(PROBLEM): Copy each of the following lines word for word, with no changes.

(DATA SHOWN):
-- Opening Marker --
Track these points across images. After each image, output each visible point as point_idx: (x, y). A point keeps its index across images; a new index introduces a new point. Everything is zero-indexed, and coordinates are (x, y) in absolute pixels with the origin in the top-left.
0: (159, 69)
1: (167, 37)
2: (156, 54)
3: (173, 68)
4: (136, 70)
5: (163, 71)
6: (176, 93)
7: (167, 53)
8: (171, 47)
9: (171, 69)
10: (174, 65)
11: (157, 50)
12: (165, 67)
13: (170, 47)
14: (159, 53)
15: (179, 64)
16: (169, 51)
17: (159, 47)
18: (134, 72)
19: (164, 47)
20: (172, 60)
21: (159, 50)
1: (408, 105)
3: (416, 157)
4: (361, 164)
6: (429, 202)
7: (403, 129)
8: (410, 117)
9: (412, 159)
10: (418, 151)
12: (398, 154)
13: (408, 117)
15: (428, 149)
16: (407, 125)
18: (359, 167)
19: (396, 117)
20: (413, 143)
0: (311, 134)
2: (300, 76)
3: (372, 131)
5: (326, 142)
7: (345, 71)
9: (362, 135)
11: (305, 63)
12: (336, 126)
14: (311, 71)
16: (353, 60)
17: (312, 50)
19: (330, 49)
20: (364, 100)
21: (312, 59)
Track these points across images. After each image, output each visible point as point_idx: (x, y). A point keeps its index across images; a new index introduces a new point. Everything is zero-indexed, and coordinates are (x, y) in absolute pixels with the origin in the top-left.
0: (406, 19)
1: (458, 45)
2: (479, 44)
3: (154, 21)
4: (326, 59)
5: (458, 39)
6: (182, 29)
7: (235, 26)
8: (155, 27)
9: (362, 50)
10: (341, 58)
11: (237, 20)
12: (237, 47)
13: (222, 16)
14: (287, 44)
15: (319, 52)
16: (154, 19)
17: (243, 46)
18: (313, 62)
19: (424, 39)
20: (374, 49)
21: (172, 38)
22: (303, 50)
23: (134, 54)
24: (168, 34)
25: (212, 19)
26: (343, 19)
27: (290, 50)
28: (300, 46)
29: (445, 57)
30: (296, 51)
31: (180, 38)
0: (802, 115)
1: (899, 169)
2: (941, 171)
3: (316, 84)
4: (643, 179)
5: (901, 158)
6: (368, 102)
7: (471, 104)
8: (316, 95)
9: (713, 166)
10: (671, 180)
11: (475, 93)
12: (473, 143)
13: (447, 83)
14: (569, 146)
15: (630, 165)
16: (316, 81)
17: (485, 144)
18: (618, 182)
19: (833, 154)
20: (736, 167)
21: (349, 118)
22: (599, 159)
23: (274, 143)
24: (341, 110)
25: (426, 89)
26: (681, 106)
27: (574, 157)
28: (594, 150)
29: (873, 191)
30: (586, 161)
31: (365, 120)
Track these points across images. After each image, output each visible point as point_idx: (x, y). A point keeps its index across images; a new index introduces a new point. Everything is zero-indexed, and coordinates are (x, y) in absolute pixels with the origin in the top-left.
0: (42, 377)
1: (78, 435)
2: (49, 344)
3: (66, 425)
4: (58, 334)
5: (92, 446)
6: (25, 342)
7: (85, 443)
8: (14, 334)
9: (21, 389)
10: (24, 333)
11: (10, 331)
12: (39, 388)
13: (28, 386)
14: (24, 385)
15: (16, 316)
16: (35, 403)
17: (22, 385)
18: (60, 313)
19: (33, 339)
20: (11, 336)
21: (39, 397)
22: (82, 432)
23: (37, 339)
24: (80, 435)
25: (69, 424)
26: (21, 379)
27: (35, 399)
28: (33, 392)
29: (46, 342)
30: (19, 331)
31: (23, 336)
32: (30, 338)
-- Closing Marker --
(RESULT):
Track these points across images. After each image, output each visible point as point_idx: (x, y). A point keeps its index across images; a new index introduces a new point. Everything is zero-indexed, and coordinates are (x, y) in absolute pixels with the origin in the top-left.
0: (159, 69)
1: (167, 37)
2: (156, 54)
3: (173, 68)
4: (136, 70)
5: (163, 71)
6: (176, 93)
7: (167, 53)
8: (171, 47)
9: (171, 69)
10: (174, 65)
11: (157, 50)
12: (165, 67)
13: (170, 47)
14: (159, 53)
15: (179, 64)
16: (169, 51)
17: (159, 47)
18: (134, 72)
19: (164, 47)
20: (172, 60)
21: (159, 50)
1: (408, 105)
3: (416, 157)
4: (361, 164)
6: (429, 202)
7: (403, 129)
8: (410, 117)
9: (412, 159)
10: (418, 151)
12: (398, 154)
13: (408, 117)
15: (428, 149)
16: (407, 125)
18: (359, 167)
19: (396, 117)
20: (413, 143)
0: (311, 134)
2: (300, 76)
3: (372, 131)
5: (326, 142)
7: (345, 71)
9: (362, 135)
11: (305, 63)
12: (336, 126)
14: (311, 71)
16: (353, 60)
17: (312, 50)
19: (330, 49)
20: (364, 100)
21: (312, 59)
Track these points across images. After each image, output each visible point as point_idx: (x, y). A point keeps its index across images; a new index introduces a new point. Everything is zero-indexed, and coordinates are (x, y) in absolute pixels with the origin in the top-left.
0: (406, 19)
1: (458, 45)
2: (479, 44)
3: (154, 21)
4: (326, 59)
5: (458, 39)
6: (182, 29)
7: (235, 26)
8: (155, 27)
9: (362, 50)
10: (341, 58)
11: (237, 20)
12: (237, 47)
13: (222, 16)
14: (287, 44)
15: (319, 52)
16: (154, 19)
17: (243, 46)
18: (313, 62)
19: (424, 39)
20: (374, 49)
21: (172, 38)
22: (303, 50)
23: (134, 54)
24: (168, 34)
25: (212, 19)
26: (343, 19)
27: (290, 50)
28: (300, 46)
29: (445, 57)
30: (296, 51)
31: (180, 38)
0: (802, 115)
1: (899, 169)
2: (941, 171)
3: (316, 84)
4: (643, 179)
5: (901, 158)
6: (368, 102)
7: (471, 104)
8: (316, 95)
9: (713, 166)
10: (671, 180)
11: (475, 93)
12: (473, 143)
13: (447, 83)
14: (569, 146)
15: (630, 165)
16: (316, 81)
17: (485, 144)
18: (618, 182)
19: (833, 154)
20: (736, 167)
21: (349, 118)
22: (599, 159)
23: (274, 143)
24: (341, 110)
25: (426, 89)
26: (681, 106)
27: (574, 157)
28: (594, 150)
29: (873, 191)
30: (586, 161)
31: (365, 120)
Track these points across images. After each image, output each visible point as point_idx: (x, y). A point keeps its index across images; a new index introduces a new point. Everything is zero-indexed, and coordinates are (x, y) in absolute pixels with the origin in the top-left.
0: (42, 377)
1: (78, 435)
2: (49, 344)
3: (66, 425)
4: (58, 334)
5: (92, 446)
6: (25, 342)
7: (85, 443)
8: (14, 334)
9: (21, 389)
10: (24, 333)
11: (10, 331)
12: (39, 388)
13: (28, 386)
14: (24, 385)
15: (16, 316)
16: (35, 403)
17: (22, 385)
18: (60, 313)
19: (33, 339)
20: (11, 336)
21: (39, 397)
22: (82, 432)
23: (37, 339)
24: (80, 435)
25: (69, 424)
26: (21, 379)
27: (35, 399)
28: (33, 392)
29: (46, 342)
30: (19, 331)
31: (23, 336)
32: (30, 338)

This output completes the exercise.